Aim of the task ::
In your copy, set down the entries exactly and exclude the pictures.

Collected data
*****

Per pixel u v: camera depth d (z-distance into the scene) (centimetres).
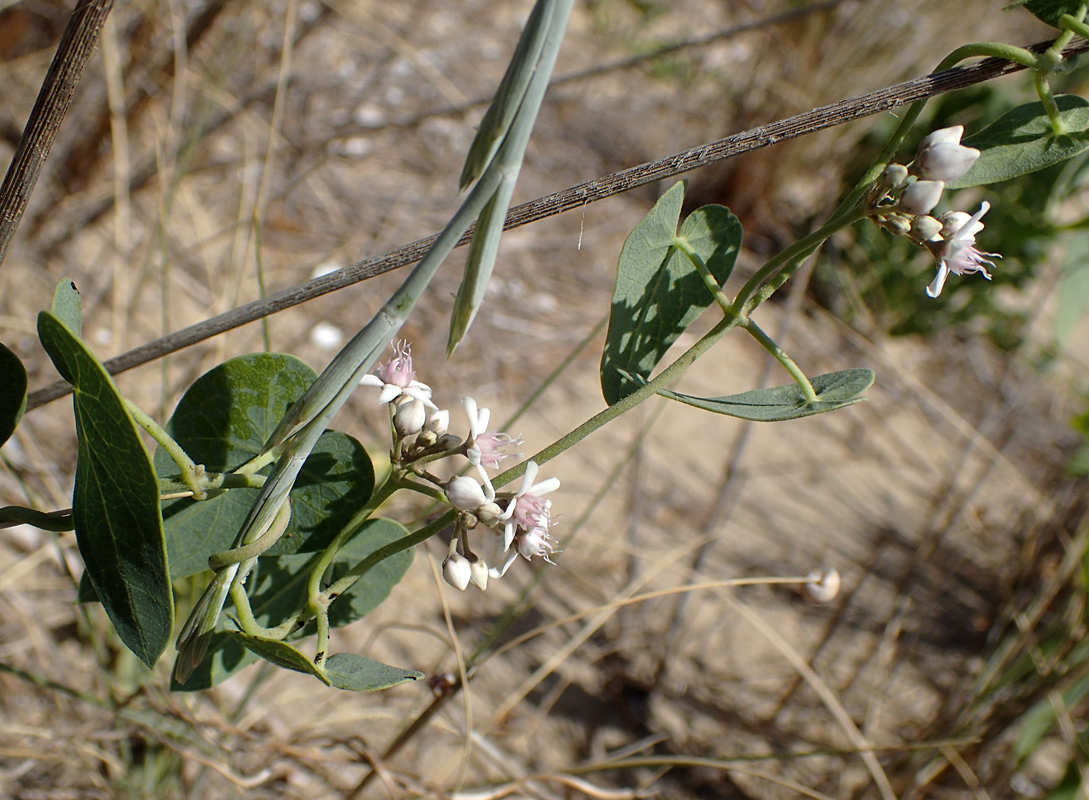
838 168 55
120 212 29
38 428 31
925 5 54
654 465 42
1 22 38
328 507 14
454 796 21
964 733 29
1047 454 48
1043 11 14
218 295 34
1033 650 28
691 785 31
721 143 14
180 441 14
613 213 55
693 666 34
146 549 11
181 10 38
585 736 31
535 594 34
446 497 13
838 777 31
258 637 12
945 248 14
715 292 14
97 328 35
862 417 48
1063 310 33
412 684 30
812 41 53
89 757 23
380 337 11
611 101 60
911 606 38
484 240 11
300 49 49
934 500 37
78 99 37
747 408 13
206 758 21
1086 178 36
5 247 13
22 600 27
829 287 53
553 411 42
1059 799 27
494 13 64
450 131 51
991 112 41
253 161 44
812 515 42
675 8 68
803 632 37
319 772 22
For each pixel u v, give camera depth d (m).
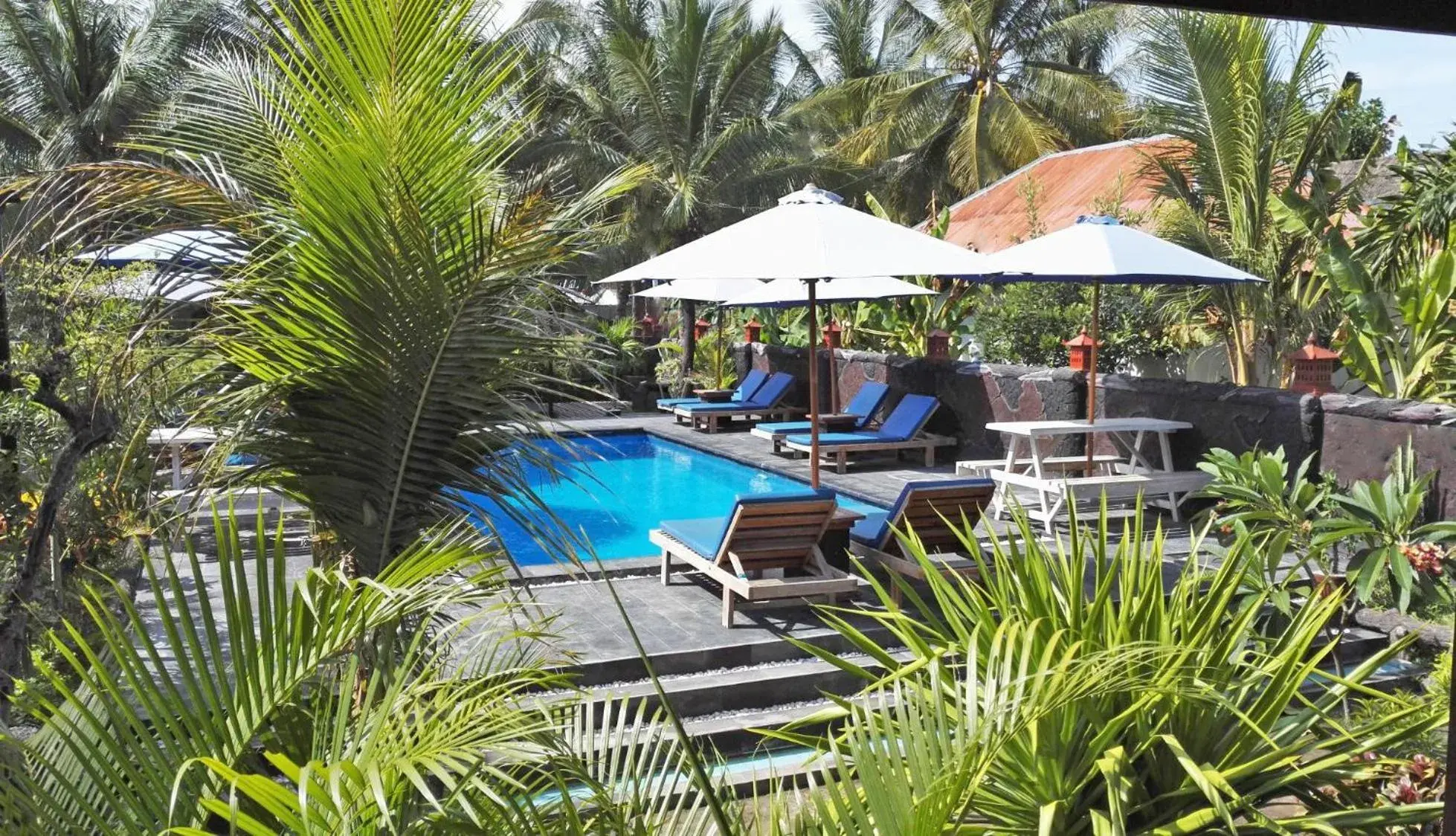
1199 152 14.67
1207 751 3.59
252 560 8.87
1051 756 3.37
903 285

*****

Task answer ::
Per pixel u v: camera depth d (z-distance into the scene) (centimetres).
838 168 55
120 212 29
38 428 31
925 5 54
654 465 42
1 22 38
328 507 14
454 796 21
964 733 29
1047 454 48
1043 11 14
218 295 34
1033 650 28
691 785 31
721 143 14
180 441 14
613 213 55
693 666 34
146 549 11
181 10 38
585 736 31
535 594 34
446 497 13
838 777 31
258 637 12
945 248 14
715 292 14
97 328 35
862 417 48
1063 310 33
412 684 30
812 41 53
89 757 23
380 337 11
611 101 60
911 606 38
484 240 11
300 49 49
934 500 37
78 99 37
747 408 13
206 758 21
1086 178 36
5 247 13
22 600 27
829 287 53
553 411 42
1059 799 27
494 13 64
450 131 51
991 112 41
253 161 44
812 515 42
675 8 68
803 632 37
319 772 22
For each pixel u v, give camera depth d (m).
1199 152 14.67
1207 751 3.59
252 560 8.87
1051 756 3.37
903 285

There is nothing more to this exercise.